◆ **ENTRIES PROVIDED**

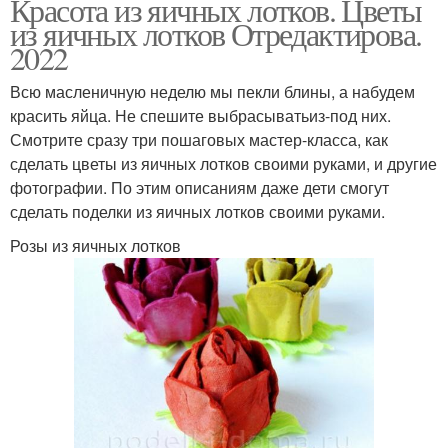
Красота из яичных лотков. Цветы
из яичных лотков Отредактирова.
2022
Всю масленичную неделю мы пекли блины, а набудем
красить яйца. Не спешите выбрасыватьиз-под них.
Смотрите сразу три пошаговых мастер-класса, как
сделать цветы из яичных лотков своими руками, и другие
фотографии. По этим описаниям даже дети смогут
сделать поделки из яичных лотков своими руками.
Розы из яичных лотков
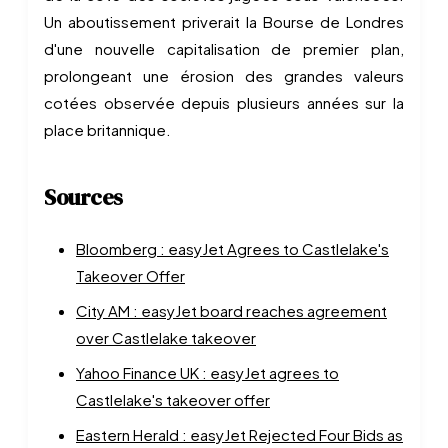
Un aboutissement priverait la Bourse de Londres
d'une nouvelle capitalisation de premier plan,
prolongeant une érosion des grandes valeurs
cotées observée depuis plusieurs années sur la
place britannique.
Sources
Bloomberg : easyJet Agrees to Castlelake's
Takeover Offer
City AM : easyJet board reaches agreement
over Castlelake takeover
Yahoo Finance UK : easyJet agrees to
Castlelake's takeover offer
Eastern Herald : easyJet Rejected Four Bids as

==

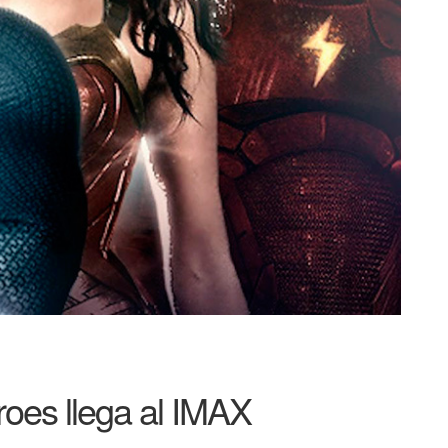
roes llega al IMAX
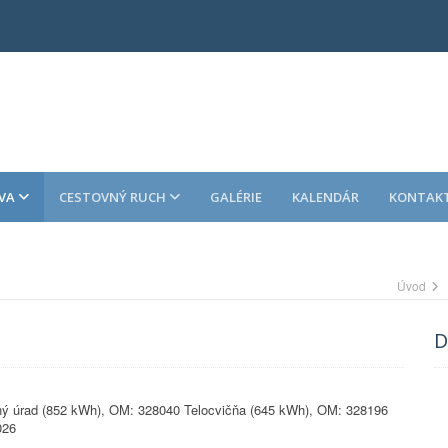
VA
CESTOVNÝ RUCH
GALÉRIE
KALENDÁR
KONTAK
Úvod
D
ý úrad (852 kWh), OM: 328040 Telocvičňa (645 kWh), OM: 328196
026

◆ **ABOUT THIS EXERCISE**
Arrange the part that opens with the line containing "Красота из яичных лотков. Цветы" and closes with the line containing "Розы из яичных лотков" as a Markdown table with the columns No. and Text. Put each line's number in No. and the line in Text, and leave out blank lines.

◆ **EXERCISE SOLUTION**
| No. | Text |
|---|---|
| 1 | Красота из яичных лотков. Цветы |
| 2 | из яичных лотков Отредактирова. |
| 3 | 2022 |
| 4 | Всю масленичную неделю мы пекли блины, а набудем |
| 5 | красить яйца. Не спешите выбрасыватьиз-под них. |
| 6 | Смотрите сразу три пошаговых мастер-класса, как |
| 7 | сделать цветы из яичных лотков своими руками, и другие |
| 8 | фотографии. По этим описаниям даже дети смогут |
| 9 | сделать поделки из яичных лотков своими руками. |
| 10 | Розы из яичных лотков |